The MAB programme will gather together multiple disciplines (natural sciences, social sciences, economy and education) with the aim of improving human environments and preserving natural ecosystems, encouraging in particular innovative approaches and tapping a large network of participants as well as 686 biosphere reserves across 122 countries.
Thanks to this network, LVMH and its labels will be able to benefit from UNESCO’s scientific expertise in their programmes on sourcing sustainable supply chains.
“This partnership marks a significant step forward along the path on which the LVMH group has already embarked to safeguard biodiversity,” the group said in a press release.

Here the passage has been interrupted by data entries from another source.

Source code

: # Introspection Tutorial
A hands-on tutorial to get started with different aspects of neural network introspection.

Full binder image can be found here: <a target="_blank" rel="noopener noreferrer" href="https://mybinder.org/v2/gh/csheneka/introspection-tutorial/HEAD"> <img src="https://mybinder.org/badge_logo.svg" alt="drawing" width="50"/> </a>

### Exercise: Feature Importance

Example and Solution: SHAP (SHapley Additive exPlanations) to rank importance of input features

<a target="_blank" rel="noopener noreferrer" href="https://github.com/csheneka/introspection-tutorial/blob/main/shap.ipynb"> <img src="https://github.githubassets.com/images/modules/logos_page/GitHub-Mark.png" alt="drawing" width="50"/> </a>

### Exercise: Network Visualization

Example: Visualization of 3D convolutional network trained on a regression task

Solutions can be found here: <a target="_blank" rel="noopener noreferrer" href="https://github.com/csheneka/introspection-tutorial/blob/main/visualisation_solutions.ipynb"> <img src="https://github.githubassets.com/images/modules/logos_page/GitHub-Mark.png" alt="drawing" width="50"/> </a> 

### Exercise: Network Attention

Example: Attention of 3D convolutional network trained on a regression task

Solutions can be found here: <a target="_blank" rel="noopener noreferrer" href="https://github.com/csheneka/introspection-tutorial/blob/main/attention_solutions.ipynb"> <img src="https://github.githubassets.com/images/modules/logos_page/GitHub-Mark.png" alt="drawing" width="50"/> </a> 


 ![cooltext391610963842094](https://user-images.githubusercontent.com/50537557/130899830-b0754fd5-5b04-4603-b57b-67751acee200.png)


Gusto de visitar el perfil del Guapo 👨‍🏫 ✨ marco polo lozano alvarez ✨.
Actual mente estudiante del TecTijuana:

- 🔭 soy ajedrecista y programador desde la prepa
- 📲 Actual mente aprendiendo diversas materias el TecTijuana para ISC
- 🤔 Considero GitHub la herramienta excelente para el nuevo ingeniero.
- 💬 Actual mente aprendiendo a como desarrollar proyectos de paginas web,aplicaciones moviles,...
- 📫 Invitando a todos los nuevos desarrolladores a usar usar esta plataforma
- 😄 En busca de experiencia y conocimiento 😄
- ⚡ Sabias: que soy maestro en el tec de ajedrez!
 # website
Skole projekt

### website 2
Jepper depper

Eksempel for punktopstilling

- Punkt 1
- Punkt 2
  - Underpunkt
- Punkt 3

It added that the partnership will also facilitate the implementation of innovative solutions in the sustainable management of natural resources and the identification of products and new markets founded on quality and the traceability of materials.
The group will participate in scientific research projects supported by MAB and will make some of its infrastructure available for the establishment of pilot sites for conservation and the long-term protection of biodiversity.
The partnership underscores LVMH’s commitment to sustainability, which it formalised in 2012 with the introduction of its LIFE programme (LVMH Initiatives For the Environment), based around four objectives: improving the environmental performance of its products by 100% by 2020; more closely monitor the traceability and conformity of raw materials used while applying the highest possible standards across 70% of supply chains by 2020, in order to arrive at 100% by 2025; reduce carbon dioxide emissions resulting from energy consumption by 25% between 2013 and 2020, for all of its sites (industrial, administrative and commercial), improving on its environmental efficiency KPIs by at least a margin of 10%.